MorningWord 5/12/20: Industrial Sized Problems for U.S. Jobs

by Dan May 12, 2020 9:12 am • MorningWord

Yesterday in this space I highlighted a WSJ story that suggested:

Factories Close for Good as Coronavirus Cuts Demand
Some manufacturers that furloughed employees during lockdowns say plants won’t reopen

Sadly this is a reality that our elected leaders are going to have to come to grips with very soon as the financial assistance in the form of payroll protection loans/grants will run out this summer, which was meant to incentivize employers not to fire their workers through the recently imposed lockdowns. I am hard-pressed to think that reopening our economy will not go nearly as smoothly in the most populous areas (which are also those hardest hit by the number of cases and deaths) as those buying the stock market at current levels seem to think.

Last night on CNBC’s Fast Money we had on hedge funder Mike Novogratz who made the point that disposable income in the U.S. will be higher this year than last year because of all the stimulus for recently laid-off workers who are getting paid more than they would be as a result of increased unemployment benefit, which he also mentioned will run out on July 31st:

This would only be positive if you believe that unemployment was going to miraculously go back to the low single-digit, pre-pandemic levels. And as I have detailed here over the last few weeks, the pandemic economy, like most economic crises hit our most vulnerable and low-end earners first, in the service sector, then make their way into manufacturing and then into white-collar jobs. I suspect it will be very similar to this time.
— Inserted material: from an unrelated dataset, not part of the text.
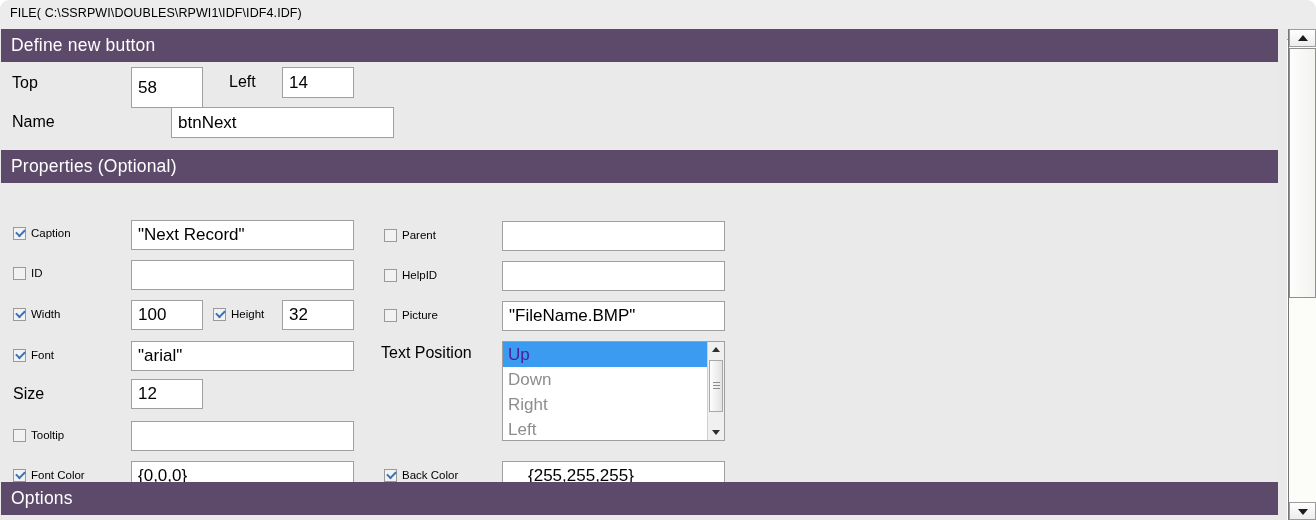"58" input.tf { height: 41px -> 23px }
Think about how detrimental it is to consumer spending when we start working our way up the chain of wage unemployment. 33 million Americans have filed for unemployment benefits in just the last 2 months, I suspect consumer behavior will be adversely affected for the foreseeable future and the added $600 a week supplement from the government, that for now, due to shutdowns can only really be used for staples, online purchases, and rent/mortgage might not serve as the sort of stimulus that is hoped for as the economy reopens if people don’t have jobs to go back to.

And it sounds like the corporate layoffs are just getting started, this morning Boeing’s CEO suggested the in an interview on NBC’s Today Show that “it’s probable that a major carrier will go out of business as the Covid-19 pandemic keeps passengers off planes, per Bloomberg:

The recovery is going to be slow, with air traffic languishing at depressed levels for months “Something will happen when September comes around,” Calhoun added, referring to the month when the U.S. government’s payroll aid to the airline industry expires. “Traffic levels will not be back to 100%. They won’t even be back to 25%. Maybe by the end of the year we approach 50%. So there will definitely be adjustments that have to be made on the part of the airlines.”

The WSJ over the weekend compiled a list of job cuts that are already in the works by U.S. industrial and transportation companies that have been hard hit by the pandemic:


Why the routine focus on Jobs? Simple, the stock market is not telling the full story, as I mentioned last week in this space, it’s Very Different This Time

So what’s different this time to the last recession and bear market? Well if you are a regular reader you know my answer, the size and speed of the financial assistance, and of course the jawboning of more to come if needed. The highs in the Unemployment rate in this crisis are likely to be front-end loaded, as is the case with the stimulus/assistance. In the Great Recession unemployment topped out nearly two years after the stock’s markets topped in Nov 2007:

I have updated the chart to include the April data:


All this weirdo chart shows is that IF the stock market did bottom in March, then it did so just 5 weeks into the worst economic shock in a century and the worst health crisis in decades, if not a century, and just a month or two before the unemployment rate will top it. This all seems very unlikely to me as I suspect we will have waves of corporate layoffs in the second half of the year and unemployment rate once it tops out north of 20% this summer/fall, it will stay at high single digits or possibly low double digits for some time serving as a dead weight on the neck of our economy that is accustomed to consumers driving the GDP train.

I don’t offer these views with any glee, and I could be very wrong (I hope I am), but to be frank, I am past the implications of the stock market (its a mug’s game, its MSFT, AAPL, GOOGL & AMZN, and the FED, that’s really all it is at the moment), investors need to open their eyes to the economic reality of this unforeseen shock and consider the risks of the most optimistic scenarios not playing out near term because that is what the stock market is currently pricing.

My mission with Risk Reversal is not to highlight all the things that can go right, I’ll leave that to all of the cheerleader bobbleheads, you know the ones that have convinced you that if you are not a perma-bull on the stock market than you in some way are not a patriot, that it is un-American, that you are betting against our fine way of life. This is what keeps me up at night, that every bailout gets bigger in size, and the impact is lessening, and the eventual reckoning will make the Great Financial Crisis look like a walk in the park.